Dataset records:

* BEGIN *

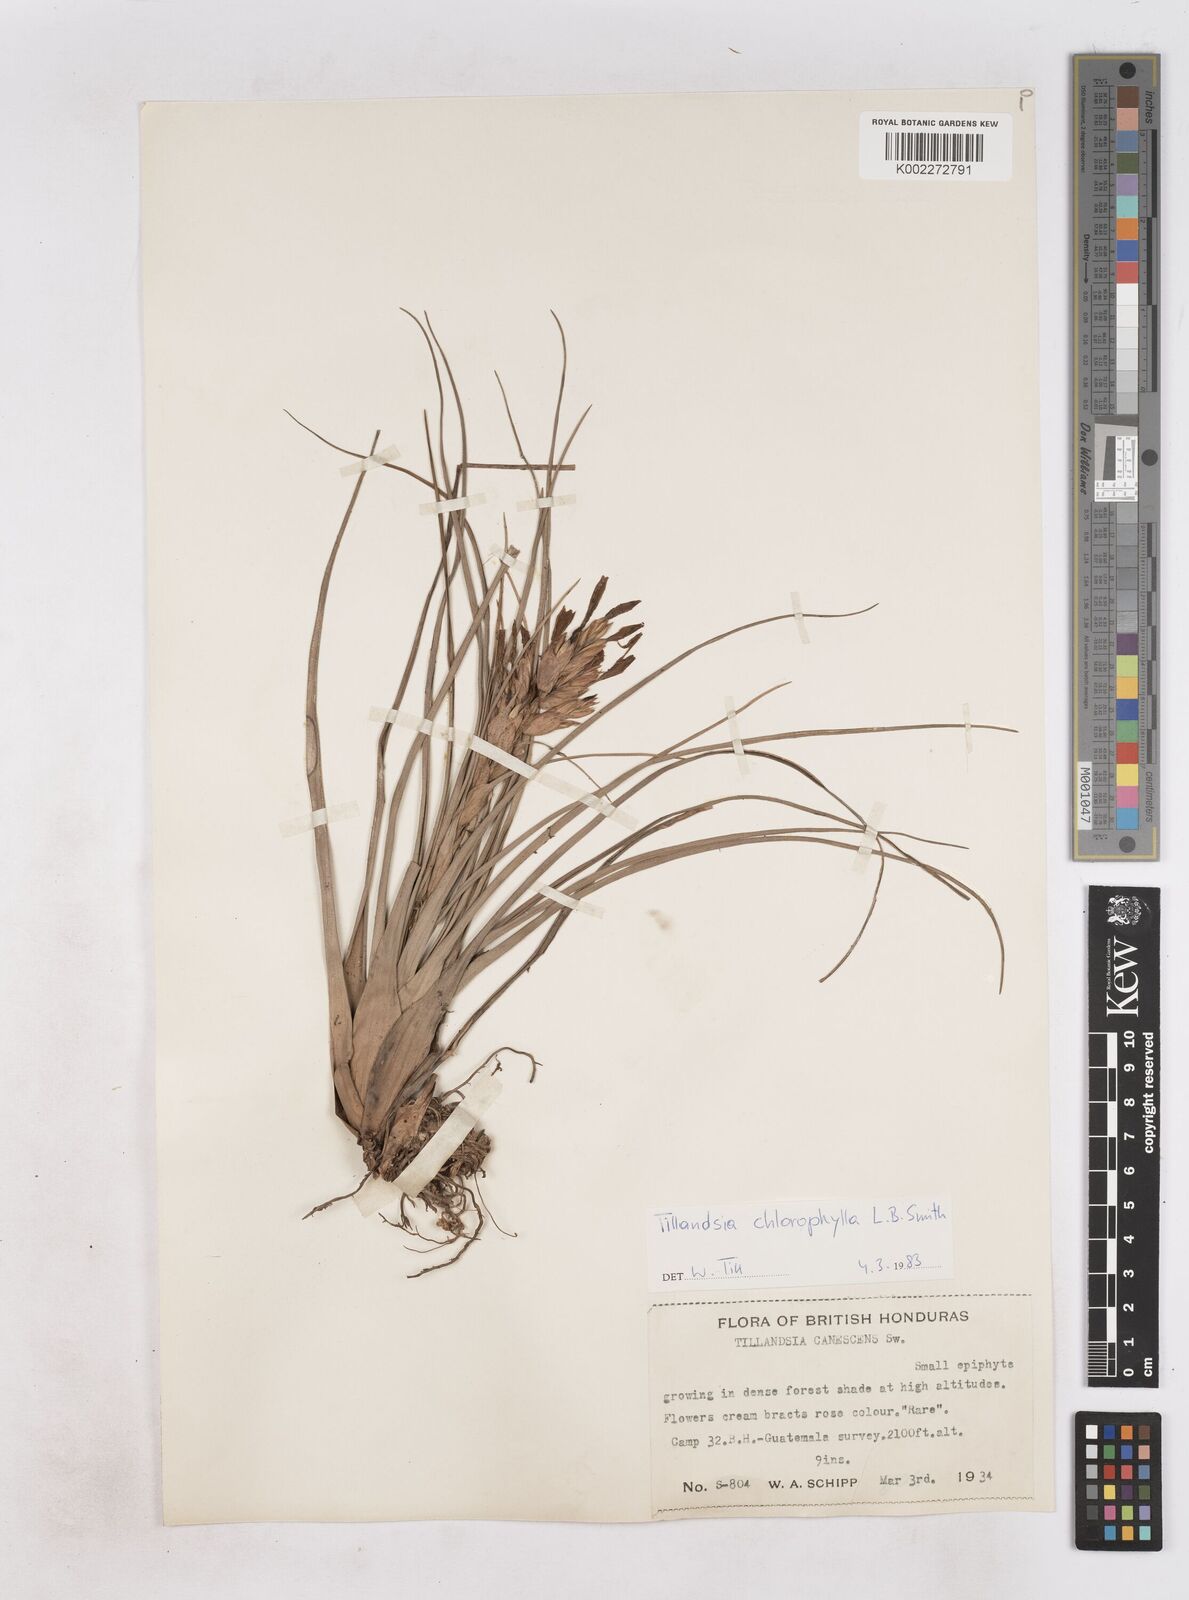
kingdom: Plantae
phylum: Tracheophyta
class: Liliopsida
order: Poales
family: Bromeliaceae
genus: Tillandsia
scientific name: Tillandsia chlorophylla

* END *

◆ Your objective ◆
Copy out the data above without changes, starting at the line with "phylum: Tracheophyta" and continuing through the last line of the data.

◆ The completed task ◆
phylum: Tracheophyta
class: Liliopsida
order: Poales
family: Bromeliaceae
genus: Tillandsia
scientific name: Tillandsia chlorophylla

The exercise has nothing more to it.